Jock had taken a bit of a dislike to him. He seemed to think he knew everything.
‘Who’s that idiot?’ he asked Charlie as they all pushed through the doorway of the hut.
‘Mind the dog!’ called Charlie, whisking his dog out from under somebody’s feet just in time. ‘It’s Jason Penrose,’ he said to Jock. ‘Big shot in history or something. He’s been on tv apparently. All the women fancy him.’
‘Hmm,’ said Jock, unimpressed. He glanced round at the others. Christopher and Amaryllis were still outside. Christopher seemed to be remonstrating with her about something, but whatever it was, she showed no sign of remorse. He was probably telling her off for jumping into the hole. It had been a silly thing to do, but they all knew Amaryllis had more lives than a cat. ‘Why didn’t she suffocate?’ he said. It wasn’t until Charlie answered that he realised he had spoken aloud.
‘Covered her nose and mouth with her woolly hat, and stuck the bone up above her head to mark the spot,’ said Charlie. ‘Amaryllis knows all about survival.’
‘I did avalanche training in the Pyrenees once,’ said the woman herself, arriving in the hut.
Christopher trailed along behind her, no longer furious but wearing his usual sheepish expression. It was very similar to the look Charlie’s dog had when he wasn’t being assertive, which was almost all the time.

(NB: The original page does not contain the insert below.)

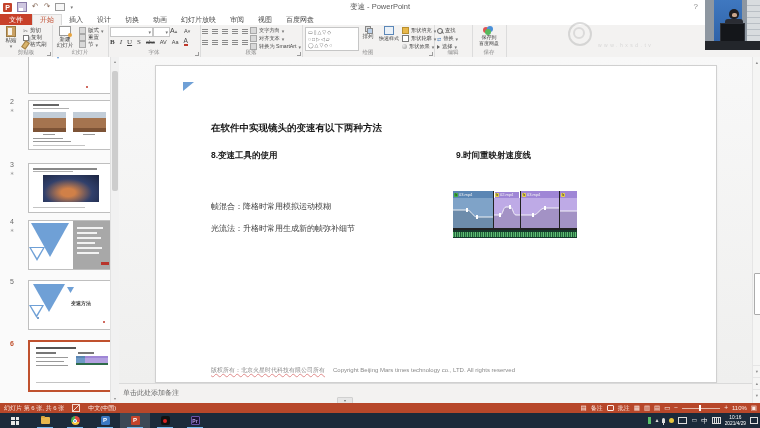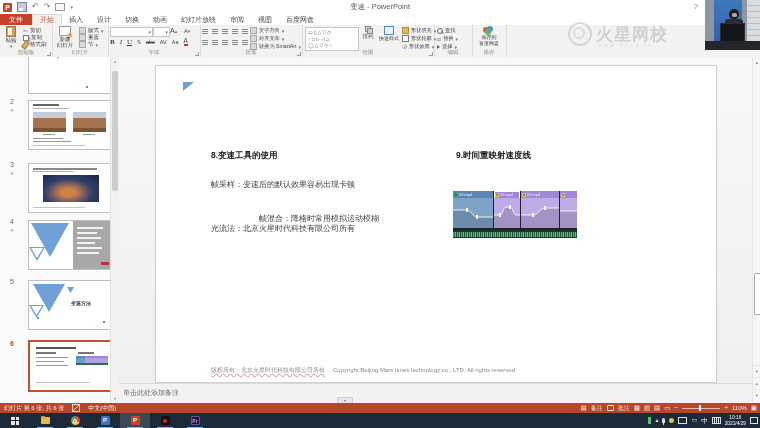"火星网校" span.wm-txt { html: <span>火星网校</span> -> none }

‘It wouldn’t have worked if there hadn’t been people on hand,’ he muttered.
‘I knew you would rescue me,’ said Amaryllis.
‘I don’t know how you knew that,’ said Christopher, reverting to anger. ‘I was a mile away when I heard.’
‘Here,’ said Jock. ‘You’re not going to believe this, but he had his phone switched on.’
‘And charged up?’ said Amaryllis.
‘And it wasn’t on silent,’ said Jock.
They all paused to contemplate the miracle of Christopher’s use of modern technology.